What the task asks: Find each line of the records containing the string "fill" and copy those lines out. Case counts.

Listed records:
-*-*-

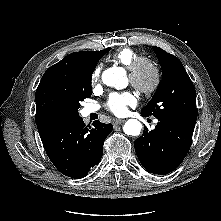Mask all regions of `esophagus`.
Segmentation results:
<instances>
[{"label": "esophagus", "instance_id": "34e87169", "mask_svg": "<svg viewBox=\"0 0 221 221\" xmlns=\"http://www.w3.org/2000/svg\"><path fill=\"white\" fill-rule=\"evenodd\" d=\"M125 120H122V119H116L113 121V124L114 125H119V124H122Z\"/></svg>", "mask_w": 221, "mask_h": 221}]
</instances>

-*-*-

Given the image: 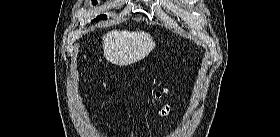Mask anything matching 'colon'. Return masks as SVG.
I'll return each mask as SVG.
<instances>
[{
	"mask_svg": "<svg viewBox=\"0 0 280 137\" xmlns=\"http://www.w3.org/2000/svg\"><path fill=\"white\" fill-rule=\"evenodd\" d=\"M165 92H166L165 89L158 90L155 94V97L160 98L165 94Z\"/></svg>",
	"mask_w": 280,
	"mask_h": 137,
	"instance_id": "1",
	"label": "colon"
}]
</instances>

-*-*-

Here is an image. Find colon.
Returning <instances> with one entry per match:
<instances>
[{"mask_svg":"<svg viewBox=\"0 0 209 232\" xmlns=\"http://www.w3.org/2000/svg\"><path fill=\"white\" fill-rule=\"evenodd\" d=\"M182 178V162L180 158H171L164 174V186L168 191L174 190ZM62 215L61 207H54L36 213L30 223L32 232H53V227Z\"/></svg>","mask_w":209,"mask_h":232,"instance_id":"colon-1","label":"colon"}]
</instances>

-*-*-

Result:
[{"label": "esophagus", "instance_id": "34e87169", "mask_svg": "<svg viewBox=\"0 0 221 221\" xmlns=\"http://www.w3.org/2000/svg\"><path fill=\"white\" fill-rule=\"evenodd\" d=\"M125 120H122V119H116L113 121V124L114 125H119V124H122Z\"/></svg>", "mask_w": 221, "mask_h": 221}]
	"mask_svg": "<svg viewBox=\"0 0 280 137\" xmlns=\"http://www.w3.org/2000/svg\"><path fill=\"white\" fill-rule=\"evenodd\" d=\"M165 92H166L165 89L158 90L155 94V97L160 98L165 94Z\"/></svg>",
[{"mask_svg":"<svg viewBox=\"0 0 209 232\" xmlns=\"http://www.w3.org/2000/svg\"><path fill=\"white\" fill-rule=\"evenodd\" d=\"M182 178V162L180 158H171L164 174V186L168 191L174 190ZM62 215L61 207H54L36 213L30 223L32 232H53V227Z\"/></svg>","mask_w":209,"mask_h":232,"instance_id":"colon-1","label":"colon"}]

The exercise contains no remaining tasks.